Segment Start: Given records
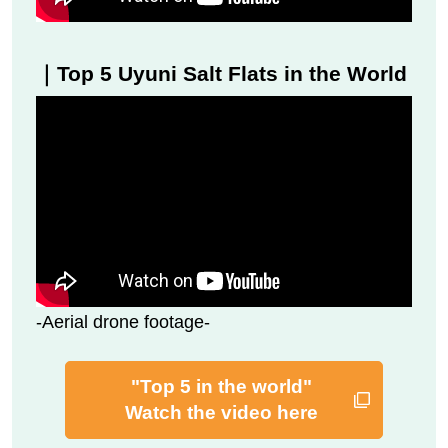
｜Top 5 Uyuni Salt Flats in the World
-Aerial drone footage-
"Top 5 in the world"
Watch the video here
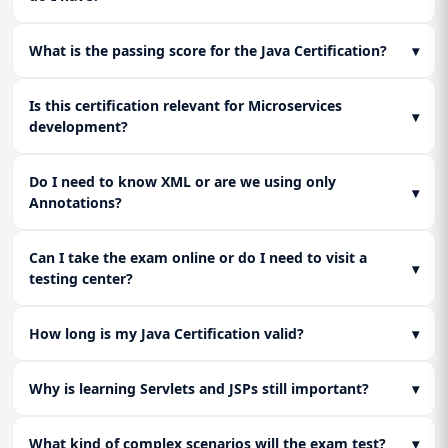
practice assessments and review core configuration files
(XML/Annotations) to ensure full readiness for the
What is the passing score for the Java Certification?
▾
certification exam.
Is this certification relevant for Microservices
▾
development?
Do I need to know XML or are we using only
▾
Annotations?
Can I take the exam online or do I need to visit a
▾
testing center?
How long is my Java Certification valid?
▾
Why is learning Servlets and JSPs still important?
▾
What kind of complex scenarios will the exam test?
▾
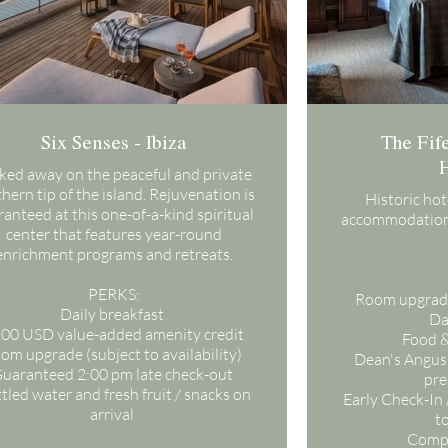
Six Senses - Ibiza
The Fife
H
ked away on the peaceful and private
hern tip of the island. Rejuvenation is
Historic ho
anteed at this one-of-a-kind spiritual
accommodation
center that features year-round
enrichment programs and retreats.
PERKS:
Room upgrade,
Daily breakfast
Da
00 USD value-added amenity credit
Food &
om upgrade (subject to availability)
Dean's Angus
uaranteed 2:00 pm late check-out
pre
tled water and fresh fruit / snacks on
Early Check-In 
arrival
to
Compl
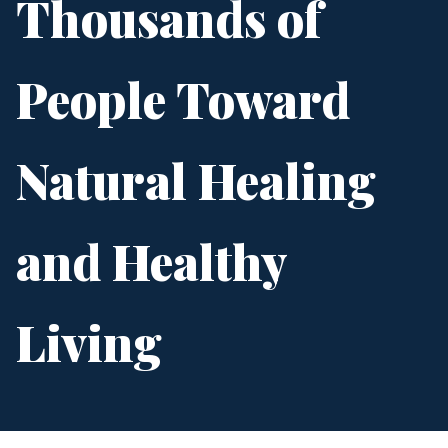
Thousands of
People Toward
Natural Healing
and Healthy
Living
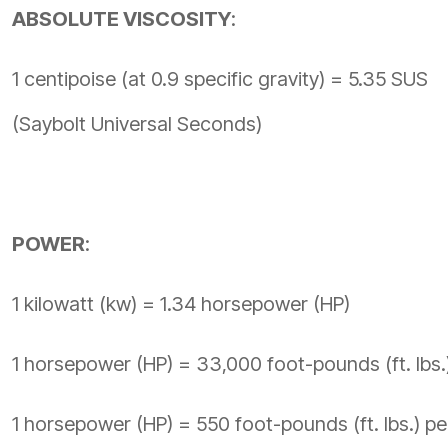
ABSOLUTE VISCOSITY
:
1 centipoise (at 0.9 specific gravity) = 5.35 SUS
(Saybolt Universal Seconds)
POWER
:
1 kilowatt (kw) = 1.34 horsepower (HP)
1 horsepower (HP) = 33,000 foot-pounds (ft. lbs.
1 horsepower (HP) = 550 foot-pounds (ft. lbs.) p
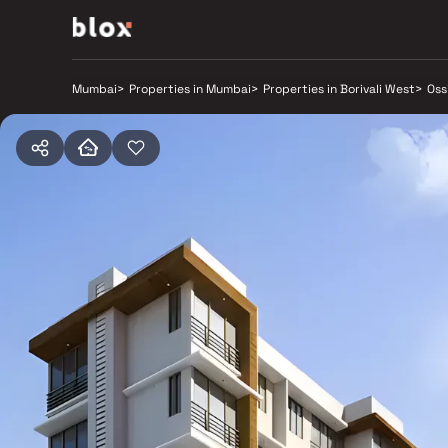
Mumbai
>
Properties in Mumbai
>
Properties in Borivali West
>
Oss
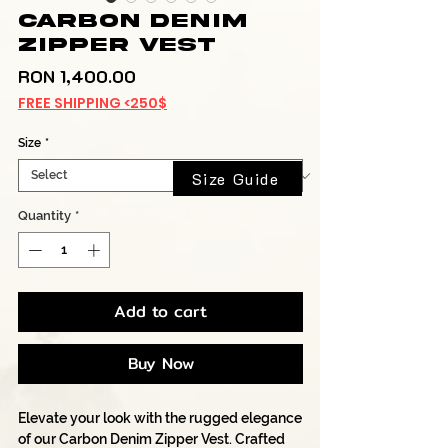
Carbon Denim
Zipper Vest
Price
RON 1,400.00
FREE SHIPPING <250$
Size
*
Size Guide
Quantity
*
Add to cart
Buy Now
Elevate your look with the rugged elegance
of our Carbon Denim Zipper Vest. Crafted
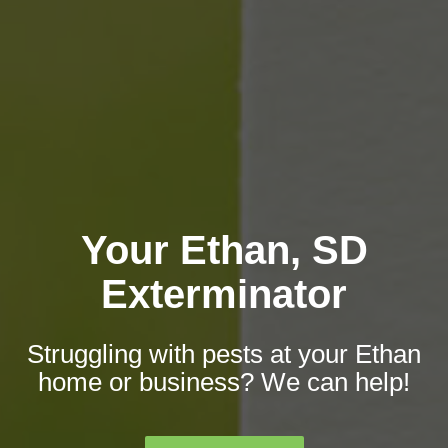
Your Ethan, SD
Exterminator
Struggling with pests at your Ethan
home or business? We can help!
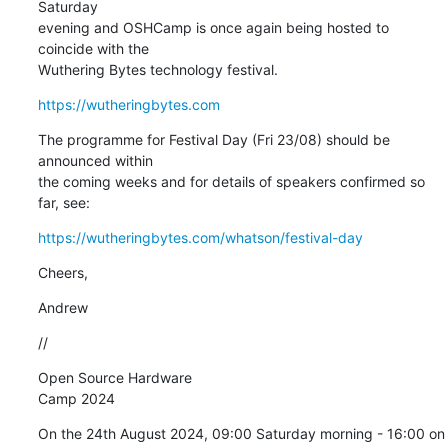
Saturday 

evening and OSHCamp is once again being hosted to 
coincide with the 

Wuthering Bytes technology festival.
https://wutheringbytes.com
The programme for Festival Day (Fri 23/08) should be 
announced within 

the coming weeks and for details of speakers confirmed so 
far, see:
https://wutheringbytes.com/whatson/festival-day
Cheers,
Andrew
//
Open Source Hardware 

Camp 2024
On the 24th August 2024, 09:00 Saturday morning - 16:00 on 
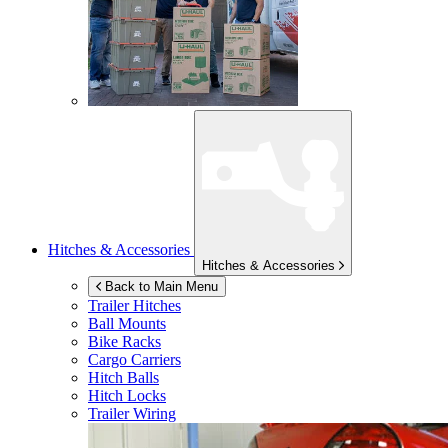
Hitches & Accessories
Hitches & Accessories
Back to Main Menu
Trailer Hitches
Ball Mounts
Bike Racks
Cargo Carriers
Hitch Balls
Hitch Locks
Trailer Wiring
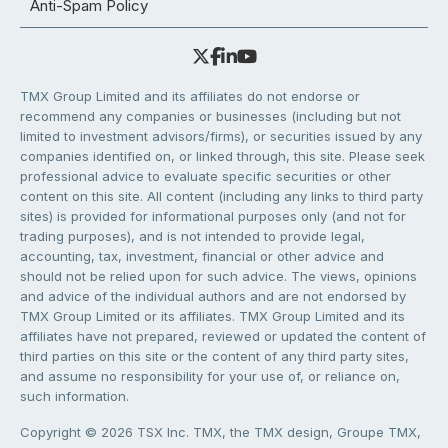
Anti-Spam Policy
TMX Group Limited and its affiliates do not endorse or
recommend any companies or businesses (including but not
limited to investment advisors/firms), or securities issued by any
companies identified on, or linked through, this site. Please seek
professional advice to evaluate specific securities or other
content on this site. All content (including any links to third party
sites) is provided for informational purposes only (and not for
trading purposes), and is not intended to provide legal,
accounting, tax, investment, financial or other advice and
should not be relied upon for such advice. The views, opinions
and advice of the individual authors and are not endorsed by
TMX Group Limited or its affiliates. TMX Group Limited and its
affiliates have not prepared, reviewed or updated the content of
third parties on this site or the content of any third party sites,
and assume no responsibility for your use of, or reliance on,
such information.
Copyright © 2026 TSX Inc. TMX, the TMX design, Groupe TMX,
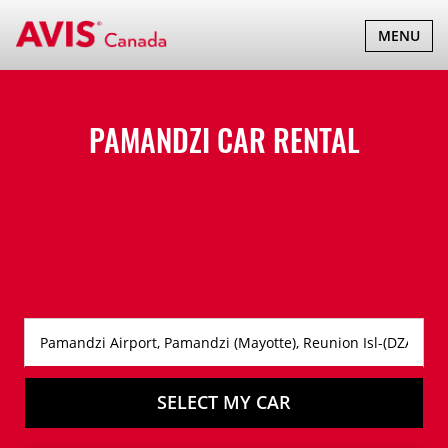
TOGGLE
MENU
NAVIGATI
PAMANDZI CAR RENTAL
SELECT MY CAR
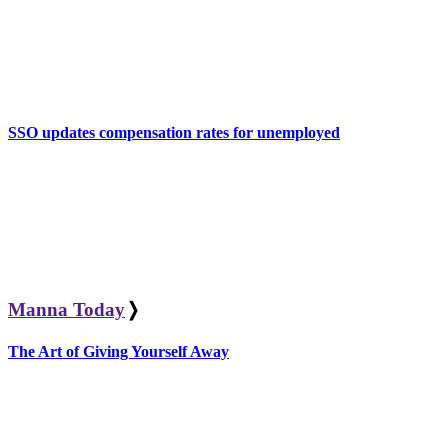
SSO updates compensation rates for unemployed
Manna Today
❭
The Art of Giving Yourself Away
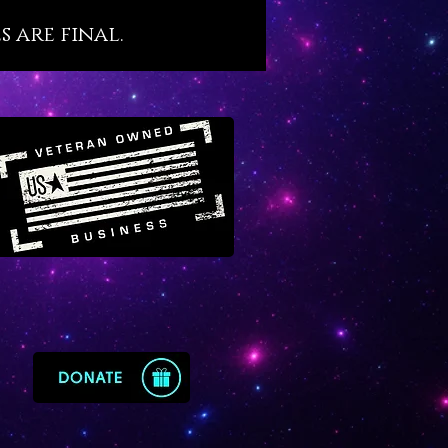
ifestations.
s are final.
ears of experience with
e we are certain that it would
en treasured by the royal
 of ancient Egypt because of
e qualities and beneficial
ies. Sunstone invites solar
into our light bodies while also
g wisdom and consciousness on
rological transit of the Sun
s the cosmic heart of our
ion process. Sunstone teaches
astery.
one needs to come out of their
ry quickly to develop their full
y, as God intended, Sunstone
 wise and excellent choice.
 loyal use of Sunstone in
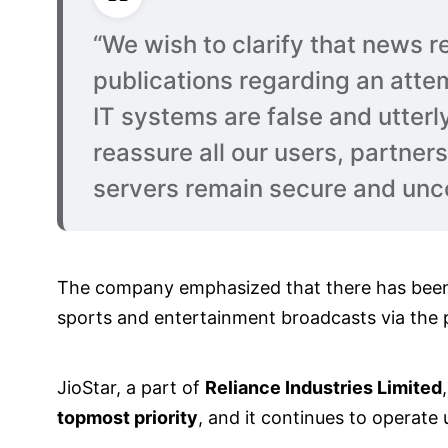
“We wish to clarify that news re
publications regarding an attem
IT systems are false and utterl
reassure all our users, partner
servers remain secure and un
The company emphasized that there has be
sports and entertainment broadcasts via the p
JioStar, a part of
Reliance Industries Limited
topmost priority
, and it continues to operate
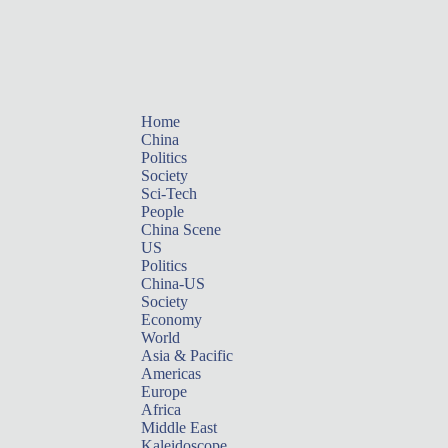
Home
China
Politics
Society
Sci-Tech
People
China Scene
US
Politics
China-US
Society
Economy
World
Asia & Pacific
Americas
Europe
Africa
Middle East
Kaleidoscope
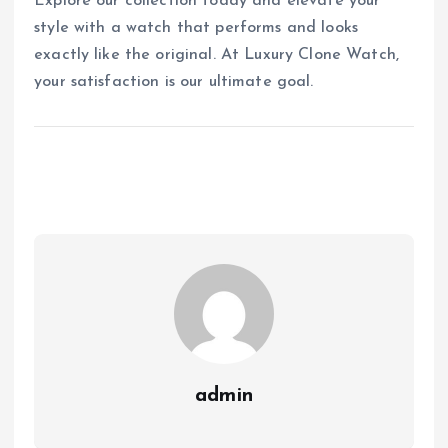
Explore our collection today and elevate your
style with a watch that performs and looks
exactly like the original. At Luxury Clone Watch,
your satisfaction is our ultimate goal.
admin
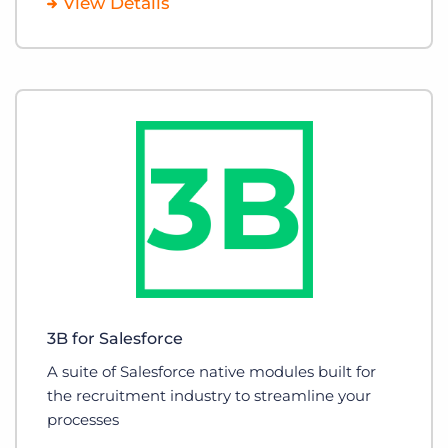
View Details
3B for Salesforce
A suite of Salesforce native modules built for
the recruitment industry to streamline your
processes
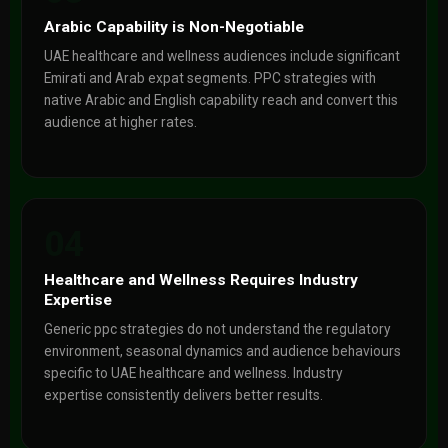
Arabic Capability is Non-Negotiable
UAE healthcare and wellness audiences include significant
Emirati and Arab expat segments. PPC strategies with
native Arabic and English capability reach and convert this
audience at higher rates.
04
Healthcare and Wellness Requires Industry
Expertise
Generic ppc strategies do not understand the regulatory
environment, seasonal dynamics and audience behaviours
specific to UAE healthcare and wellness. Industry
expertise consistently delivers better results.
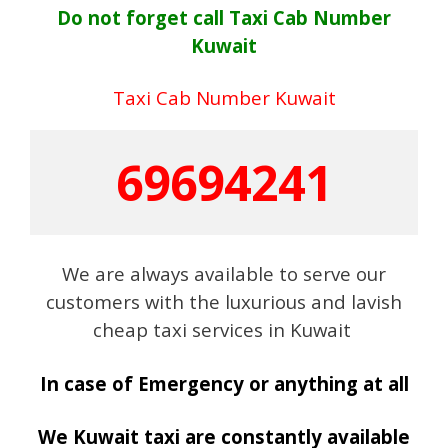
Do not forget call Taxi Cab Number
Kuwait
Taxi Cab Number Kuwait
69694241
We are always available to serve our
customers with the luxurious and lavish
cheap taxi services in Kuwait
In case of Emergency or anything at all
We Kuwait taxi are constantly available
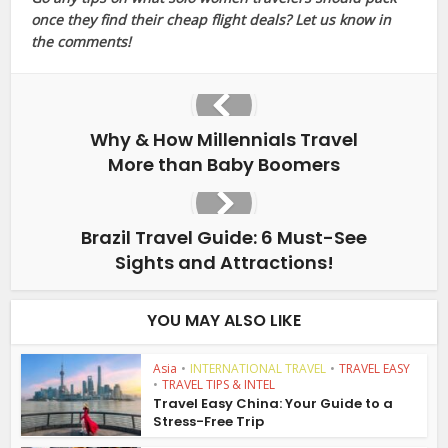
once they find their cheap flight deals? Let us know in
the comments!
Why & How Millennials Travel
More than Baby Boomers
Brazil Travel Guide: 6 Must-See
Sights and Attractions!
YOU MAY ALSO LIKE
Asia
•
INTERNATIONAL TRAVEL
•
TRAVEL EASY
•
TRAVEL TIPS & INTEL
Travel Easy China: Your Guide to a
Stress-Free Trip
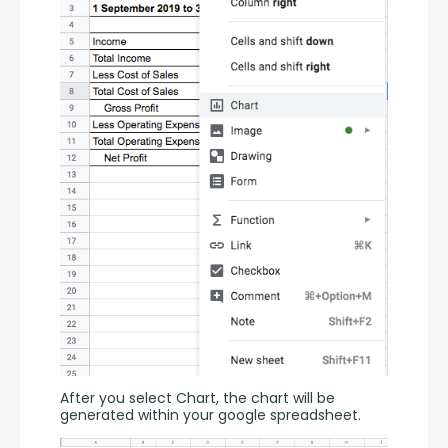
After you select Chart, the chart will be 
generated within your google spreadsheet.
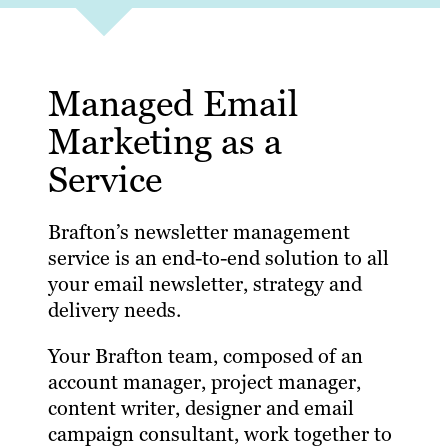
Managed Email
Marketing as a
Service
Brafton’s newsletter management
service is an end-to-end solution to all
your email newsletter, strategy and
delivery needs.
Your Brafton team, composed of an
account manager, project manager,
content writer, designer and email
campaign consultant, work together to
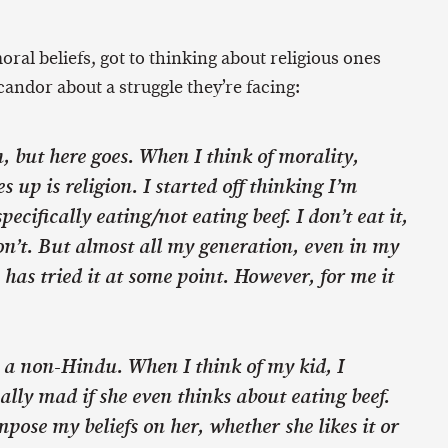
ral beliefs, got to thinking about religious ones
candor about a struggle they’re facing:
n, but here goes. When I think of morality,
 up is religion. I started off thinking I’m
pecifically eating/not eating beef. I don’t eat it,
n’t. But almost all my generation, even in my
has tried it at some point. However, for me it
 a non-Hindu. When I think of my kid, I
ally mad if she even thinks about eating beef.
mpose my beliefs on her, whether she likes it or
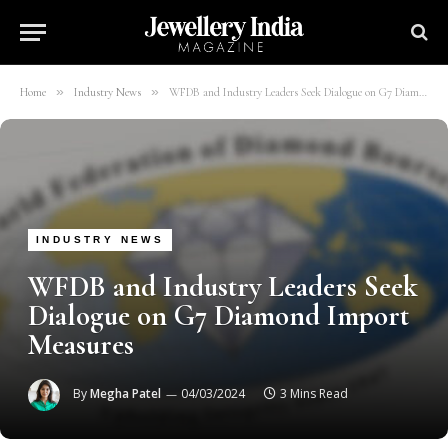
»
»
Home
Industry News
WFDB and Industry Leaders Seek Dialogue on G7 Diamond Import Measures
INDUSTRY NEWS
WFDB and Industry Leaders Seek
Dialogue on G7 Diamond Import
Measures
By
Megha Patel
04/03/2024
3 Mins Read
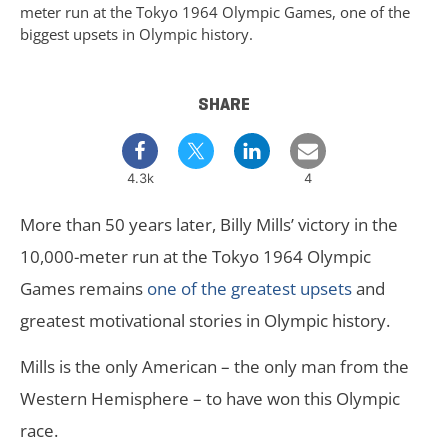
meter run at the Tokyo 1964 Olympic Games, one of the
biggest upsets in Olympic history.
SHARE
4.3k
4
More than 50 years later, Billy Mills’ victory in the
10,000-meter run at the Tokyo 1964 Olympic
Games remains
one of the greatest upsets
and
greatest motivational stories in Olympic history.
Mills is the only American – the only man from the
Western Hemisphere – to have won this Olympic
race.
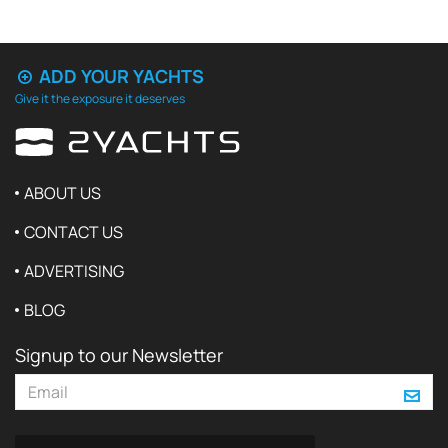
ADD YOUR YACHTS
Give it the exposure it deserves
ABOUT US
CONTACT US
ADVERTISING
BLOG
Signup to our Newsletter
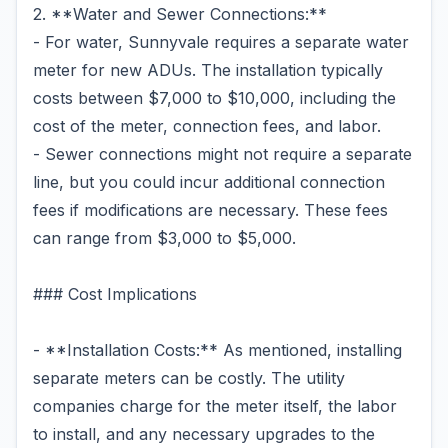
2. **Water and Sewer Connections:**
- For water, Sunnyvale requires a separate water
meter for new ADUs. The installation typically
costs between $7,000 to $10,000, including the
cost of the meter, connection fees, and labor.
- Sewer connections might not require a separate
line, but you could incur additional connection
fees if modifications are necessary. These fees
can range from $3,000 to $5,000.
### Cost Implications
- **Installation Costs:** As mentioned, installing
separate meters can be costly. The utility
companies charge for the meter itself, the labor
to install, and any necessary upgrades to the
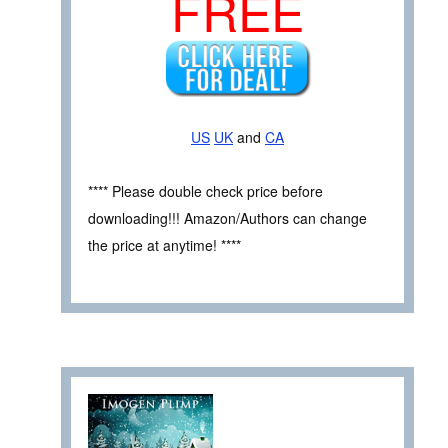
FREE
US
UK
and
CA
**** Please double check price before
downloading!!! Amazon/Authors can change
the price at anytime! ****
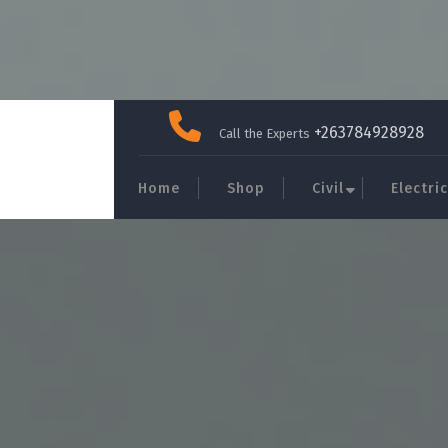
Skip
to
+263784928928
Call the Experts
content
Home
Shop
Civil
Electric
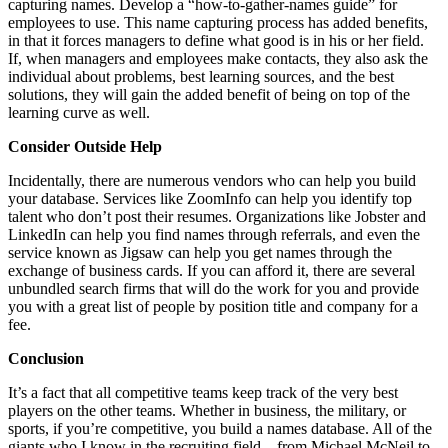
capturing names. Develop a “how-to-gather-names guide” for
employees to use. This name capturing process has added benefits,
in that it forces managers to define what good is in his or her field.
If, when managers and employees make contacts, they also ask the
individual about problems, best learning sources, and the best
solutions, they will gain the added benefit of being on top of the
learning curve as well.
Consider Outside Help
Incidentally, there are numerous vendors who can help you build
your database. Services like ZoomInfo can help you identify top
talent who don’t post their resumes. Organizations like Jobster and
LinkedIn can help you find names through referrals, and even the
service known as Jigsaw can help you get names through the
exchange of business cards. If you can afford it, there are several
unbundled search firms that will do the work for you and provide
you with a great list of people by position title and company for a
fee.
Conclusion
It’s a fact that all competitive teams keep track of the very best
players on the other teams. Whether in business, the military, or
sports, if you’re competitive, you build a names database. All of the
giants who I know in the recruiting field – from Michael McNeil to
Segment End: Given records
**Work to complete:**
Starting at the first of the lines and ending with the line containing "Watch the video here", lay them out as a JSON list of strings, one per line, with blank lines and the pictures left out.

**Output of the task:**
[
  "｜Top 5 Uyuni Salt Flats in the World",
  "-Aerial drone footage-",
  "\"Top 5 in the world\"",
  "Watch the video here"
]